I have table which has only two columns:
Message_id
Id
(primary key)
I want to delete the duplicate from the table but keep the first occurrence or any one occurrence of the row.
The duplicate is determined by using Message_id
.
I use this query to find all the duplicate values
(select message_id
from myDb.My_Tb
group by message_id
having count(message_id) > 1)
I used this below query to get all the row_numbers but the problem is if I create this as another table and use MOD(r,2) = 0 . It doesn't gives me the exact 2nd row but a random 2nd row.
(select row_number() over() as rn, id, message_id
from MyDb.My_Tb
where message_id in (select message_id
from MyDb.My_Tb
group by message_id
having count(message_id) > 1)
order by message_id asc)
Thanks for the responses but I was able to do this with this query
delete from MyDb.My_Tb where id in
(select id from
(select row_number () over() as rownum, id , message_id
from
(
(select id , message_id from MyDb.My_Tb
where message_id in
(select message_id
from MyDb.My_Tb
group by message_id
having count(message_id)>1)
order by message_id asc)
) as dummy
) as dummy1
where mod(rownum,2) = 0)
because in my case I had only duplicates in numbers of two. Is there a way that we can generalise this for 'N' duplicates?
CodePudding user response:
Use this query to delete all the duplicate records except one:
DELETE FROM myDb.My_Tb
WHERE id NOT IN (
SELECT MIN(id)
FROM myDb.My_Tb
GROUP BY Message_id
)
Or you can use:
DELETE FROM myDb.My_Tb t1
WHERE EXISTS (
SELECT *
FROM myDb.My_Tb t2
WHERE t1.Message_id = t2.Message_id AND t1.id > t2.id
);
CodePudding user response:
Yes, you can modify the query to delete the duplicate rows and keep the first occurrence for any number of duplicates.

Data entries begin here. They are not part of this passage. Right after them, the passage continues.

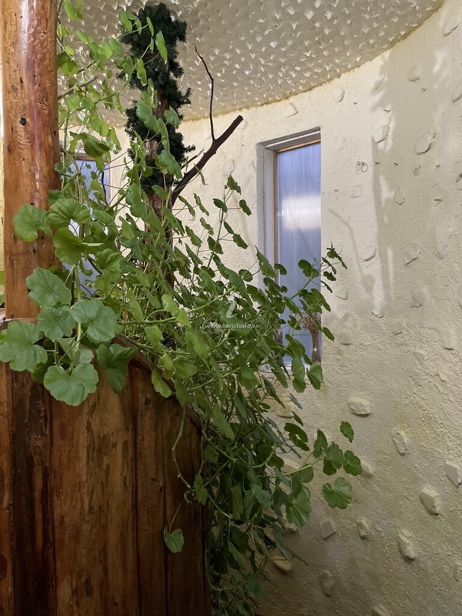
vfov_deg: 67.3
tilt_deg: +0.9
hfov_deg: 53.1
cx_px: 231
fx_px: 463
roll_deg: +0.3
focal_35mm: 26
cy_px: 308
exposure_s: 1/33
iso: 640
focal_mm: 4.2
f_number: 1.6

To do this, you can use the following query:
DELETE FROM MyDb.My_Tb
WHERE Id IN (
SELECT Id
FROM (
SELECT ROW_NUMBER() OVER (PARTITION BY Message_id ORDER BY Id) AS RowNumber, Id
FROM MyDb.My_Tb
) AS t
WHERE RowNumber > 1
);
This query uses the ROW_NUMBER()
function to assign a unique number to each row within each Message_id group. It then selects all rows with a RowNumber greater than 1, and deletes them from the table. This will retain the first occurrence of each duplicate Message_id value, and delete all subsequent occurrences.